November 08, 2011 19:43

The American sociologist, Robert K Merton interpreted the ‘law of Unintended Consequences’ into roughly three group types:

•A positive unexpected benefit
•A negative detriment occurring in addition to the desired effect of the policy
•A perverse effect contrary to what was originally intended

The latter is the route that Rabbi Jonathan Guttentag’s initiative of the ‘Big Tent for Israel’ has now taken.

He was well intentioned in his summation that Israel advocacy needed some new blood and direction. His attempt to mix politics and religion was dangerous, naïve, and failed in no small way because of my input.

To sideline BICOM, to leave a sour taste in the mouths of the Board of Deputies and the JLC and have to relate to the President of the United Synagogues was unprecedented not only in British Jewish communal circles but in Manchester’s long history of Zionist success.

The ‘Tent’ event now seems to be on a sound multi faceted communal course and I hope that it succeeds in its direction.

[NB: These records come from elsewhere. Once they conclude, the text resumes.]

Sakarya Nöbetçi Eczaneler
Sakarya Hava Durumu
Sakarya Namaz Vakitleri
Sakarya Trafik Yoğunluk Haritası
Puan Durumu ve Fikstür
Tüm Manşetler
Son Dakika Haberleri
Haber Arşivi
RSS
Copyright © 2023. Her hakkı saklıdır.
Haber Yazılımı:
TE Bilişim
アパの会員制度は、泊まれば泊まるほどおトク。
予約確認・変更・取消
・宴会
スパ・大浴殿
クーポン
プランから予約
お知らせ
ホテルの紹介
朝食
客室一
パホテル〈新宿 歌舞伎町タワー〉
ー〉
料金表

My thoughts are well documented in my previous blog post and have caused some major upsets in the UK and especially in Manchester resulting in me resigning my position as joint Vice President of the Manchester Jewish Representative Council, an organisation that I have served almost continuously since 1974.

An event of this magnitude costs a fortune and takes a veritable army of people to organise. So what does it hope to achieve?

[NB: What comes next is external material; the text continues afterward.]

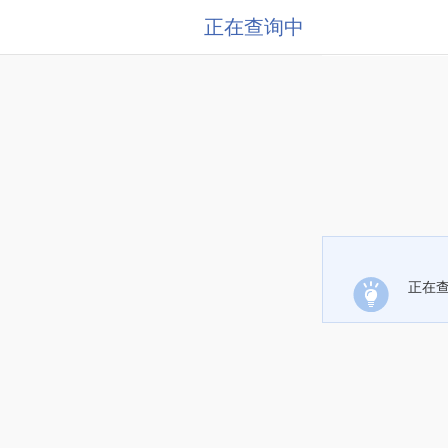
正在查询中
正在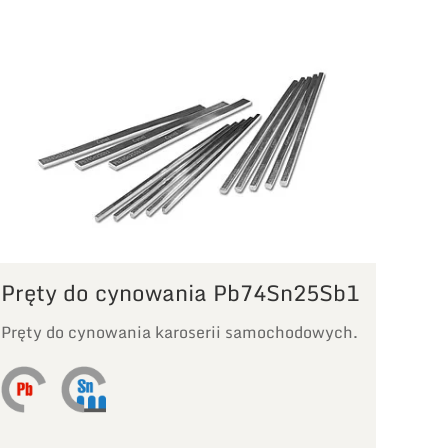
Pręty do cynowania Pb74Sn25Sb1
Pręty do cynowania karoserii samochodowych.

For the answer to this we must examine what Rabbi Guttentag said in his speech to the Representative Council last Sunday:

‘……My friends it is time for us to do something about this. We must galvanise the quarter of a million Jews who live in this country; we must leverage that into several million non-Jews in this country who are surely fair-minded and who can see that it is to their benefit to be supportive of Israel and to assist us in rebalancing the debate.

We must cast off the pessimism that nothing can be done; or the media is against us or the politicians are against us and everybody is against us. And there are too many of our enemies and too few of us.

We have got to start constructing the framework that will allow us to make a difference; we have got to start thinking big.

We have got to get the community back into campaigning mode. We have become complacent. In the 1960’s in 70’s in the 80’s we knew there was something to fight for; we had to liberate Soviet Jewry, we had to fundraise to pay for the defence of Israel…….’

Fighting talk indeed however with modern technology thousands of activists can be mobilised at short notice and at a fraction of the cost and effort.

He also slaps in the face some of the most knowledgeable and capable people who work tirelessly on Israel’s behalf every day.

This is not only about Israel, it’s about British Jewry’s right to practice our religion unhindered and in whatever degree of observance we choose. It is about the enormous rise in anti Semitism and the vile misinformation being peddled around.

However, we must also carefully examine remarks and criticism before jumping in with both feet and arms flaying.

This is the fight and it’s a fight for all, irrespective of whether they lay tephillin or not. Which Synagogues they attend or how they choose to relate to Hashem that is their private choice and no Rabbi has the right to marginalise them for their beliefs nor attempt to exclude them from playing an active role to preserve their way of life in the UK.

Let us now hope that Robert K Merton interpretation of the ‘law of Unintended Consequences’ first group, positive unexpected benefit is the outcome.